What the outputs mean
Gunshot dB SPL is the measured sound level from the firearm setup. Use the shooter’s-ear reading when possible, because that is the most useful value for estimating hearing damage risk.
Hearing protection is the labeled attenuation value of the protection you are wearing. The 20 dB, 25 dB, and 30 dB choices represent how much the gunshot exposure is reduced by that hearing protection, based on the label or packaging.
Extra impulse penalty accounts for real-world fit. A perfect seal should use Standard, glasses or other leakage should use Stronger, and very poor fitment should use Very strong.
Damage ceiling should remain at 140 dB because impulse noise from gunfire is treated as especially hazardous above that level.
Disclaimer / Assumptions
Important assumptions
- This calculator assumes the hearing protection attenuation entered by the user is fully effective in real-world use. In practice, fit, seal, glasses, movement, and other factors can reduce protection versus the label.
- Real-world Noise Reduction Ratings (NRR) are often lower than the printed value. Many users should treat the selected protection as an estimate, not a guarantee.

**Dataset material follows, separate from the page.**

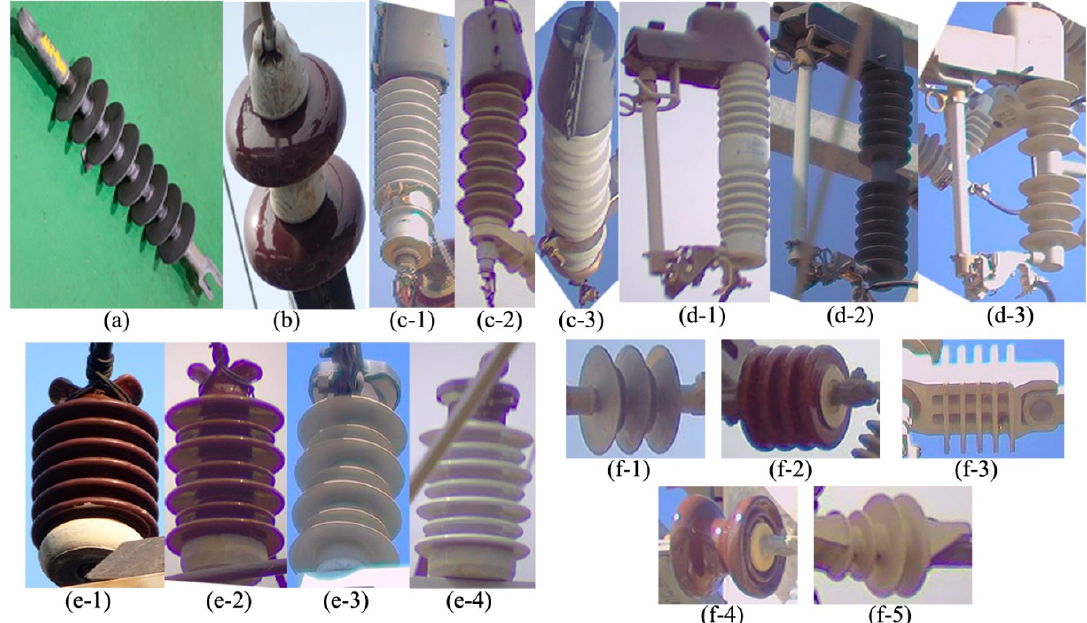
Figure 1. Example images of various types of electrical equipment that can be detected by our proposed system. Insulators of ( a ) polymer and ( b ) porcelain; Lightning-Arrester (LA) of ( c-1 ) porcelain with uniform cap sizes, ( c-2 ) polymer, ( c-3 ) porcelain with non-uniform cap sizes; Cut-out-Switches (COS) of ( d-1 ) porcelain, ( d-2 ) polymer with uniform cap sizes, ( d-3 ) polymer with non-uniform cap sizes; Line-Post (LP) of ( e-1 ) porcelain with uniform cap sizes, ( e-2 ) porcelain with non-uniform cap sizes, ( e-3 ) polymer, ( e-4 ) porcelain of white color; and COS or LA’s add-ons of ( f-1 ) polymer, ( f-2 ) porcelain with four caps, ( f-3 ) square shaped, ( f-4 ) porcelain with two caps and ( f-5 ) polymer with two caps. For training CNN, we grouped the equipment into 6 base classes, i.e., ( a ) polymer insulator, ( b ) porcelain insulator, ( c ) LA, ( d ) COS, ( e ) LP, and ( f ) add-on.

- This calculator does not model bone conduction. At very high impulse levels, sound can still reach the inner ear through the skull and jaw even when the ear canal is protected.
- This calculator does not distinguish between indoor and outdoor shooting environments. Indoor ranges can add reflections and reverberation that increase exposure and perceived loudness.
- This tool is for educational use only and is not a medical, legal, or occupational hearing-conservation determination.